» **SUPPLIED TEXT**:
Source: Modern Medicine and Health
Authors: Liu Xiaoyu, Ruan Xiaohui
Fixed orthodontics, as the main treatment method for orthodontic treatment, relies on the effective bonding of brackets to tooth surfaces. Whether brackets can be firmly bonded to tooth surfaces determines whether orthodontic forces can act on teeth and jawbones. Invisible orthodontics, as an emerging treatment method, has become increasingly accepted by the public due to its aesthetic, convenient, and comfortable features. The effectiveness of invisible orthodontics relies on the bonding performance of attachments to tooth surfaces, making attachment bonding a crucial foundation for invisible orthodontics. Therefore, tooth surface bonding is essential in orthodontic processes.
1. Principle of Tooth Surface Bonding
In 1966, acid etching was used for bracket bonding, where all adhesive systems are resin-based materials that adhere to the enamel on one side of the interface and bond to the material on the other side through a copolymerization process at the adhesive-composite interface. Tooth surface bonding adopts either total etch or self-etch adhesive systems. Total etch systems involve thorough acid etching of the tooth surface, creating a honeycomb-like micro-porous layer. Meanwhile, self-etch systems mix acid etchants and coupling agents without removing the smear layer but modifying it to form part of the resin tags that connect the resin to tooth tissues. Acid etching polarizes the enamel surface, dissolves enamel structures, and increases contact area and friction coefficient with the bonding agent through micro-mechanical interlocking. Over-etching can damage the enamel layer, reducing enamel strength.

» **RECORD EXTRACTS**:
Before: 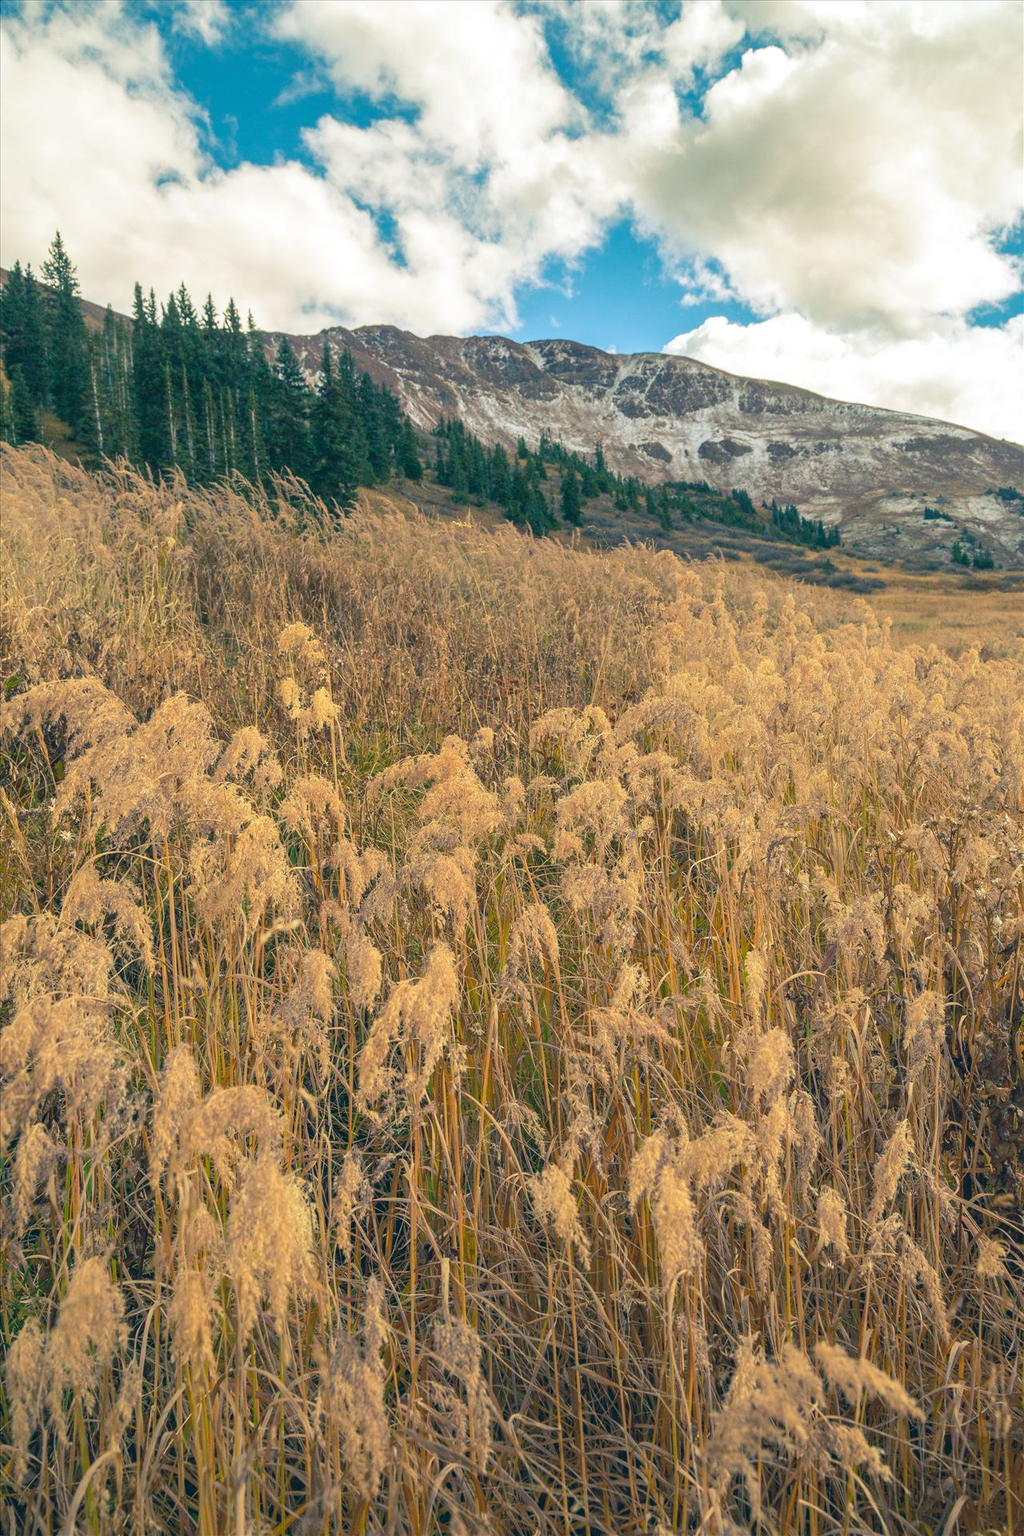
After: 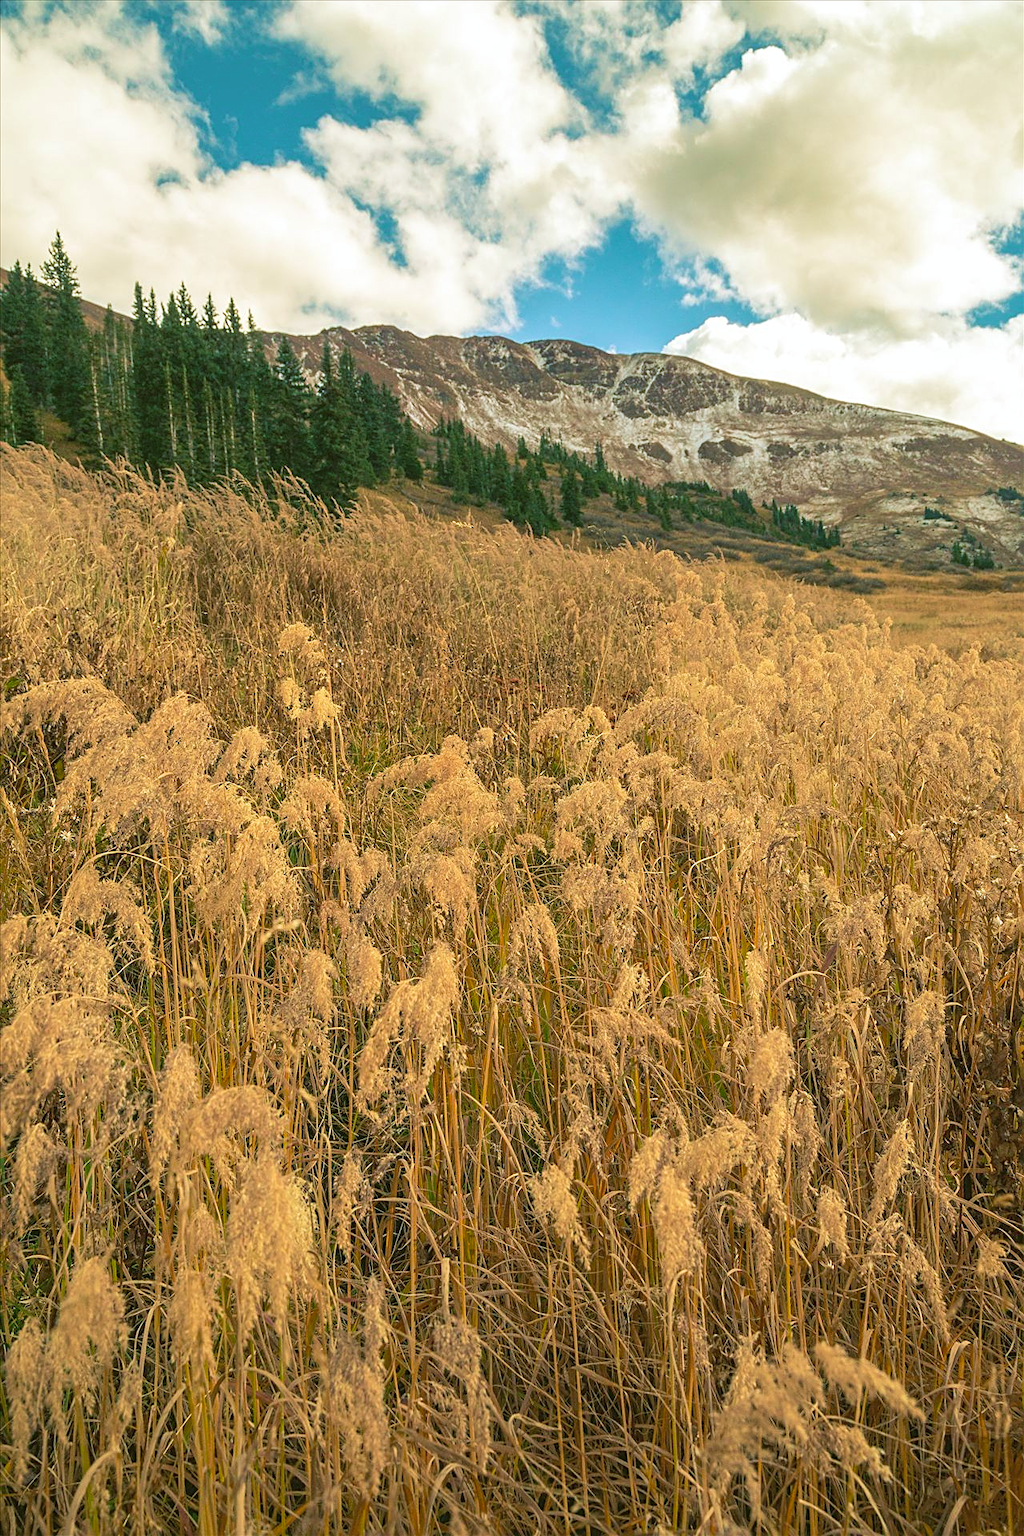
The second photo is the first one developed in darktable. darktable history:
velvia: on, module defaults
color correction: highlights a* -0.482, highlights b* 0.161, shadows a* 4.66, shadows b* 20.72
sharpen: on, module defaults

» **TASKS**:
a: According to the orthodontic bonding text, what do total etch systems create on the tooth surface?
b: From the orthodontic bonding text, reproduce word for word the passage that starts at "Source: Modern Medicine" and ends after "in orthodontic processes.".
Work only from the orthodontic bonding text, not from the entries.

» **ANSWER SET**:
a: A honeycomb-like micro-porous layer.

b:
Source: Modern Medicine and Health
Authors: Liu Xiaoyu, Ruan Xiaohui
Fixed orthodontics, as the main treatment method for orthodontic treatment, relies on the effective bonding of brackets to tooth surfaces. Whether brackets can be firmly bonded to tooth surfaces determines whether orthodontic forces can act on teeth and jawbones. Invisible orthodontics, as an emerging treatment method, has become increasingly accepted by the public due to its aesthetic, convenient, and comfortable features. The effectiveness of invisible orthodontics relies on the bonding performance of attachments to tooth surfaces, making attachment bonding a crucial foundation for invisible orthodontics. Therefore, tooth surface bonding is essential in orthodontic processes.